On Tue, Nov 07, 2023 at 01:33:41PM -0800, Roman Gushchin wrote:
> On Tue, Nov 07, 2023 at 07:24:08PM +0000, Matthew Wilcox wrote:
> > On Mon, Nov 06, 2023 at 06:57:05PM -0800, Christoph Lameter wrote:
> > > Right.. Well lets add the cgoup folks to this.
> > >
> > > The code that simply uses the GFP_NOFAIL to allocate cgroup metadata using
> > > an order > 1:
> > >
> > > int memcg_alloc_slab_cgroups(struct slab *slab, struct kmem_cache *s,
> > > gfp_t gfp, bool new_slab)
> > > {
> > > unsigned int objects = objs_per_slab(s, slab);
> > > unsigned long memcg_data;
> > > void *vec;
> > >
> > > gfp &= ~OBJCGS_CLEAR_MASK;
> > > vec = kcalloc_node(objects, sizeof(struct obj_cgroup *), gfp,
> > > slab_nid(slab));
> >
> > But, but but, why does this incur an allocation larger than PAGE_SIZE?
> >
> > sizeof(void *) is 8. We have N objects allocated from the slab. I
> > happen to know this is used for buffer_head, so:
> >
> > buffer_head 1369 1560 104 39 1 : tunables 0 0 0 : slabdata 40 40 0
> >
> > we get 39 objects per slab. and we're only allocating one page per slab.
> > 39 * 8 is only 312.
> >
> > Maybe Christoph is playing with min_slab_order or something, so we're
> > getting 8 pages per slab. That's still only 2496 bytes. Why are we
> > calling into the large kmalloc path? What's really going on here?
>
> Good question and I *guess* it's something related to Christoph's hardware
> (64k pages or something like this) - otherwise we would see it sooner.

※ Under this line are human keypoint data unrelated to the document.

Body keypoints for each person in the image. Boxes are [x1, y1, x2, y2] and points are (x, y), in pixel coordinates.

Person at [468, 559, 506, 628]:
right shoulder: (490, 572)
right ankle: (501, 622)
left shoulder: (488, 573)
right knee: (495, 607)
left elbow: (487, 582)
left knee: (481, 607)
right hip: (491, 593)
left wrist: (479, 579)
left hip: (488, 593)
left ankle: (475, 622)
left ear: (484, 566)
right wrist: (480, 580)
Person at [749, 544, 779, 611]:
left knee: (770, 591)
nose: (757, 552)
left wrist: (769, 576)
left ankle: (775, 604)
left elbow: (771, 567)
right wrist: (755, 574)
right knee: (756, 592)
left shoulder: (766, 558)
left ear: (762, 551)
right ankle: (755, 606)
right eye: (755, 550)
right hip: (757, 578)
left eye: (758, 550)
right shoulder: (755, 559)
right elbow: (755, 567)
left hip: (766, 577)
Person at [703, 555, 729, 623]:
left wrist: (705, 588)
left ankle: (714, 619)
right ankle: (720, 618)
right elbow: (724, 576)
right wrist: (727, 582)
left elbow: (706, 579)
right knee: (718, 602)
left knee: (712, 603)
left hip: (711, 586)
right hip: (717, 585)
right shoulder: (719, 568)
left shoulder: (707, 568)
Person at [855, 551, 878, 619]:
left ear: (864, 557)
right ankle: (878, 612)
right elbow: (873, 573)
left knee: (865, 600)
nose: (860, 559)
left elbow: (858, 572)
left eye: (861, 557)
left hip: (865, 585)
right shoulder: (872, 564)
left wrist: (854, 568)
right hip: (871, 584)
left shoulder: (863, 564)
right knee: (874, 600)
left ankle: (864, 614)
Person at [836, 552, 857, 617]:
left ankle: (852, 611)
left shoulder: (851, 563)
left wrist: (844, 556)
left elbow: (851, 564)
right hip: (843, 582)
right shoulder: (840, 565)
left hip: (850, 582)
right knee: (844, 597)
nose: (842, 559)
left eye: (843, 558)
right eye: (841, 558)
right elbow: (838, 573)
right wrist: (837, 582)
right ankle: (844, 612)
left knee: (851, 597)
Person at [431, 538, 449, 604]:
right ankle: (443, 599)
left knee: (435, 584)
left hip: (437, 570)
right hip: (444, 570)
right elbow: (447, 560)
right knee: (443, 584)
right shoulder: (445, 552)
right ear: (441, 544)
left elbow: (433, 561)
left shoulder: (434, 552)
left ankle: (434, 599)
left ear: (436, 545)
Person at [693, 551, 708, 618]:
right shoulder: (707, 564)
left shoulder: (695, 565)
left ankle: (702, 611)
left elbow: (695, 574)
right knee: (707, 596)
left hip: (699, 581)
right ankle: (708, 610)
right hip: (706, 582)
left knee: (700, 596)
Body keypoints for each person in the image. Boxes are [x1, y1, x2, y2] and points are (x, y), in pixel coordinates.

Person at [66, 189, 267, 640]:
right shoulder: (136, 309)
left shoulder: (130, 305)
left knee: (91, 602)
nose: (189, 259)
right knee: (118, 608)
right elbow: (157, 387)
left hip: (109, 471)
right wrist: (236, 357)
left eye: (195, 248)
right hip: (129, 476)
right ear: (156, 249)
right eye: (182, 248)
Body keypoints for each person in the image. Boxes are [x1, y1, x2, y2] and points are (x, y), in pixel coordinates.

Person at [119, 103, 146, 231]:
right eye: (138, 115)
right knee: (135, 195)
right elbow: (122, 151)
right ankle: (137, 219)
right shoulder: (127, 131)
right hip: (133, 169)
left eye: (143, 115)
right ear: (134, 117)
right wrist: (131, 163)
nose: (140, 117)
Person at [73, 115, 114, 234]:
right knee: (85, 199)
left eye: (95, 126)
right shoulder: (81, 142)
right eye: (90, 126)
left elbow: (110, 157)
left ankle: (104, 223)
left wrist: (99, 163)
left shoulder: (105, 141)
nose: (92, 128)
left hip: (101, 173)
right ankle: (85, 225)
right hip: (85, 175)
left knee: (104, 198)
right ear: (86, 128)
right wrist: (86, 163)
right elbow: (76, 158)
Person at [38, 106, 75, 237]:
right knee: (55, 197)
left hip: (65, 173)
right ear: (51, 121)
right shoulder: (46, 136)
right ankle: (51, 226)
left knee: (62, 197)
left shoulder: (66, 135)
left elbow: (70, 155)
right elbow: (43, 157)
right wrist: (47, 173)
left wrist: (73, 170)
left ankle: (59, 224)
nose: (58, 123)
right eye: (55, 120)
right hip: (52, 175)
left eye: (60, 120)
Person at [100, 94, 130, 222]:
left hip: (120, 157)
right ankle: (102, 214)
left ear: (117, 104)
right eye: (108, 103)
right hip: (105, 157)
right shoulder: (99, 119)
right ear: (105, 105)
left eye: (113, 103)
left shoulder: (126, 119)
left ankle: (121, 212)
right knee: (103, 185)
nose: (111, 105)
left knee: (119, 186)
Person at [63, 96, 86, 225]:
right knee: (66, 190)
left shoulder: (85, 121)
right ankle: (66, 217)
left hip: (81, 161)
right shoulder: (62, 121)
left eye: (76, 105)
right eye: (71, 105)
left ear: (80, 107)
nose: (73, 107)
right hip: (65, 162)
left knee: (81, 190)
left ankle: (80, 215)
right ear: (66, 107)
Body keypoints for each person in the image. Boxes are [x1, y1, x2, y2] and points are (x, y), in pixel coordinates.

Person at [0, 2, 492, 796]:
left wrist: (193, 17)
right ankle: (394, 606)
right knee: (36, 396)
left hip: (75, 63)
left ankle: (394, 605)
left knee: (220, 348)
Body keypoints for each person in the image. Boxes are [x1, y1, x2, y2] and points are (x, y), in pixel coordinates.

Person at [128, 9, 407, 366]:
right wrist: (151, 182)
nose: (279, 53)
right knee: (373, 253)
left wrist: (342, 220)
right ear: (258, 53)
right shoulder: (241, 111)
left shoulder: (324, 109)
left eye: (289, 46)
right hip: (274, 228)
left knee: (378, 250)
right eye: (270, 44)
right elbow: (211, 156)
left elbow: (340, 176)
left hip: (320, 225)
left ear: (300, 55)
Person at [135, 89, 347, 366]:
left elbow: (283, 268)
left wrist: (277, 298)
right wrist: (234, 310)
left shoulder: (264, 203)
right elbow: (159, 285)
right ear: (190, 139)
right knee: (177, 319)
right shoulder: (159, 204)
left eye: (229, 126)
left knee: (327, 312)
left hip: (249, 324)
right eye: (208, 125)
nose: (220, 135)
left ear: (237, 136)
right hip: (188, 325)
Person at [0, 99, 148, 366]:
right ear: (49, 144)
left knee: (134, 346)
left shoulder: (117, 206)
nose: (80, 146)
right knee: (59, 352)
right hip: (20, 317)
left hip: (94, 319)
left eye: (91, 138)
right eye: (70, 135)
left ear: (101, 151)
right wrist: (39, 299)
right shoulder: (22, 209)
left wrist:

I was wondering about that, and obviously it'd make N scale up. But then,
we'd be able to fit more pointers in a page too. At the ed of the day,
8 < 104. Even if we go to order-3, 64 < 104. If Christoph is playing
with min_slab_order=4, we'd see it ... but that's a really big change,
and I don't think it would justify this patch, let alone cc'ing stable.